En la orilla oriental del mar de escombros, donde los aparcamientos en calma se intercalan con las marejadillas de los montones de ladrillos de los derribos, una iglesia de gruesos muros recubiertos de mayólica sostiene una pesada aguja y anuncia, en un cartel agrietado, la actuación de su coro, distinguido con varios premios. Las ventanas de la iglesia, que, blasfemas, otorgan a Dios un rostro, manos gesticulantes, pies con sandalias y ropas teñidas -en resumen, un cuerpo humano con todos sus estorbos e impureza-, están ennegrecidas por décadas de hollín de las industrias y aún más emborronadas por las rejillas de alambre que las protegen. Las imágenes religiosas ahora atraen el odio, como en las guerras de la Reforma. Los días gloriosos de la iglesia, con sus decorosos y píos burgueses blancos acomodados en los bancos asignados jerárquicamente, también pertenecen al pasado. Los feligreses actuales son afroamericanos que traen su religión desaliñada y estridente; su galardonado coro les disuelve el cerebro con un éxtasis rítmico tan ilusorio como -el sheij Rachid es quien trae con sarcasmo la analogía- el trance convulso y mascullante del candomblé brasileño. Es aquí donde Joryleen canta.

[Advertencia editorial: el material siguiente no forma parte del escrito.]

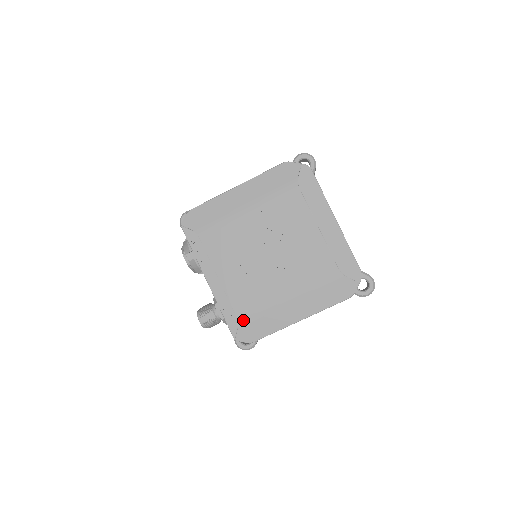
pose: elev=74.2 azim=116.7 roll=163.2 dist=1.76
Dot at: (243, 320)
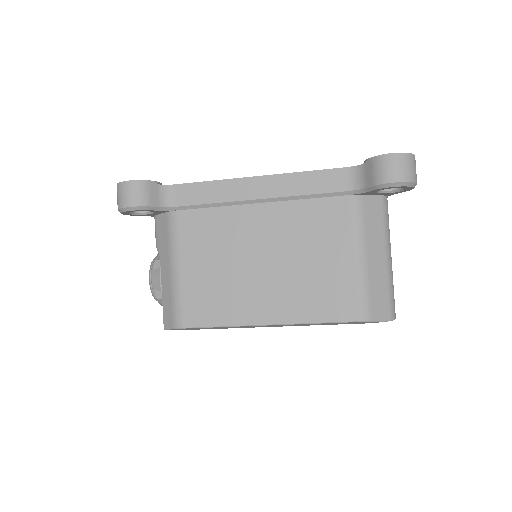
Dot at: occluded
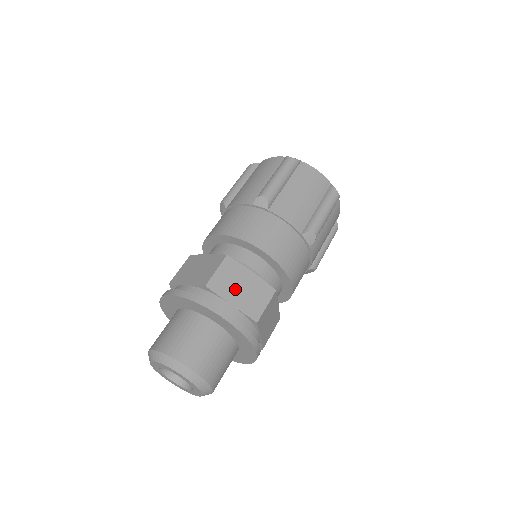
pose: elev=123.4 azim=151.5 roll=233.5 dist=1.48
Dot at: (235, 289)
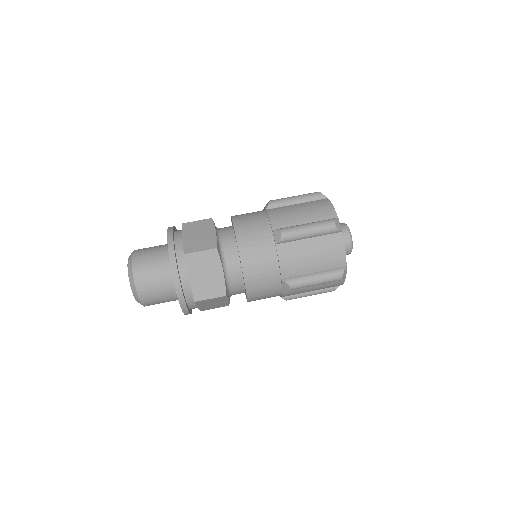
Dot at: (201, 272)
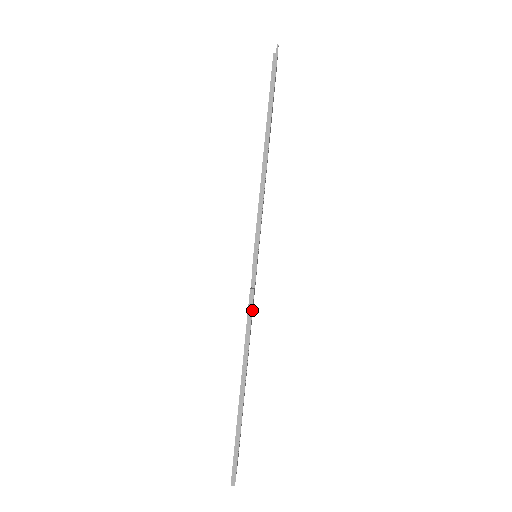
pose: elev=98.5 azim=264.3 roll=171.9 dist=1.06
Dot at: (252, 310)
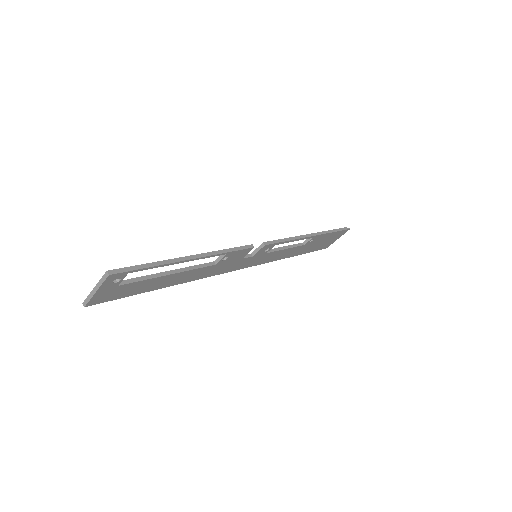
Dot at: (238, 253)
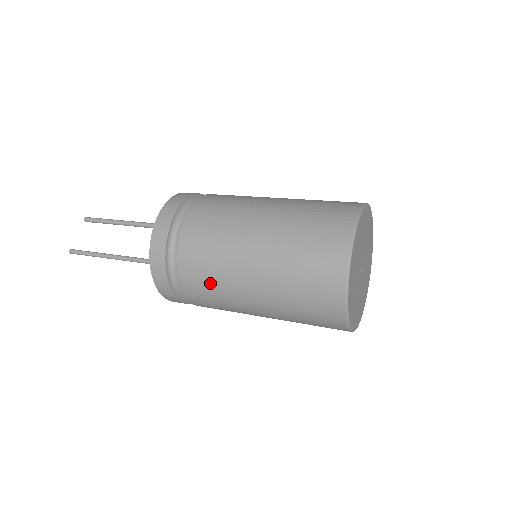
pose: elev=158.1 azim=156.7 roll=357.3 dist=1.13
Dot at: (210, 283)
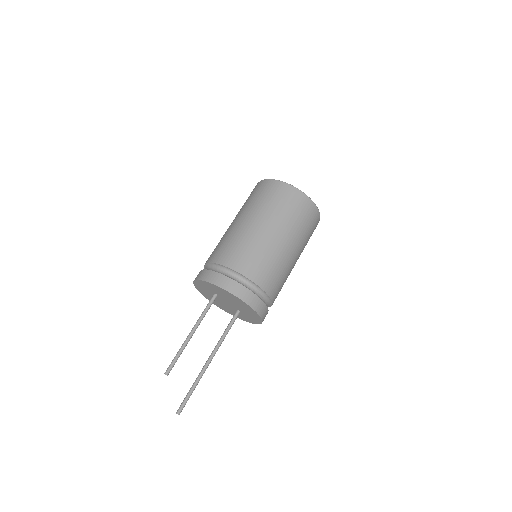
Dot at: (271, 267)
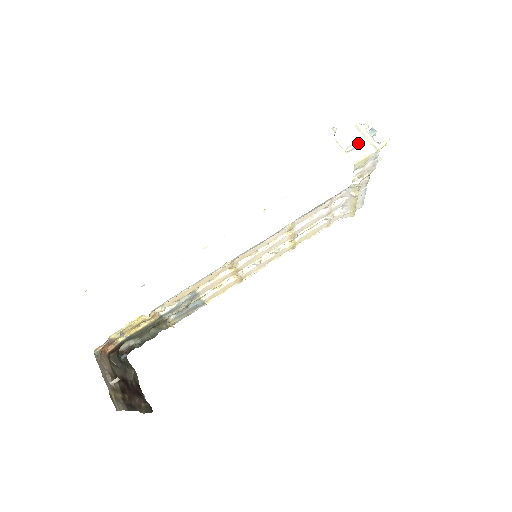
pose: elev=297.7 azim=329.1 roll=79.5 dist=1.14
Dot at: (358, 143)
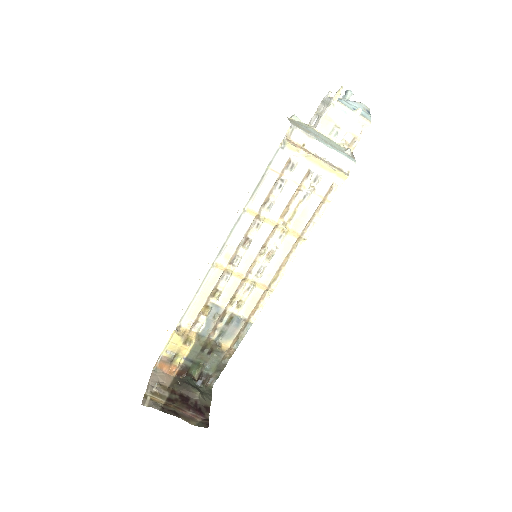
Dot at: (321, 112)
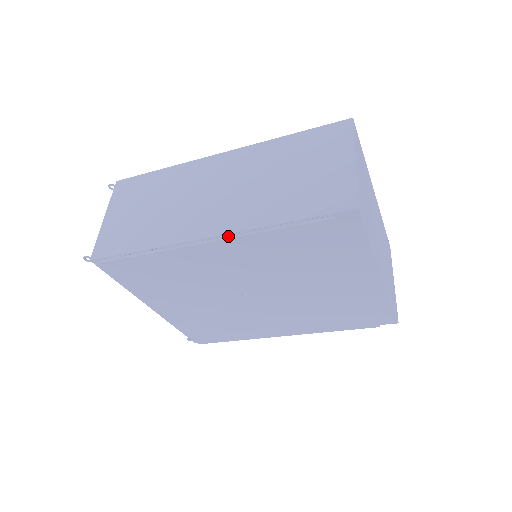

Al día siguiente de la invitación, el novio de Joryleen, Tylenol Jones, se acerca a Ahmad en el vestíbulo. Su madre, después de dar a luz un niño de cuatro kilos y medio, vio el nombre en televisión, en un anuncio de analgésicos, y le gustó cómo sonaba.
– Eh, árabe -le dice-, me han dicho que te has metido con Joryleen.
Ahmad intenta hablar su mismo idioma:
– Ni de coña, qué me voy a meter con ella. Hablamos un poco. Y fue ella la que vino a buscarme.
Con cuidado, Tylenol agarra a Ahmad, que es más esbelto, por el hombro y le clava el pulgar en la zona sensible que hay bajo la bola del hueso.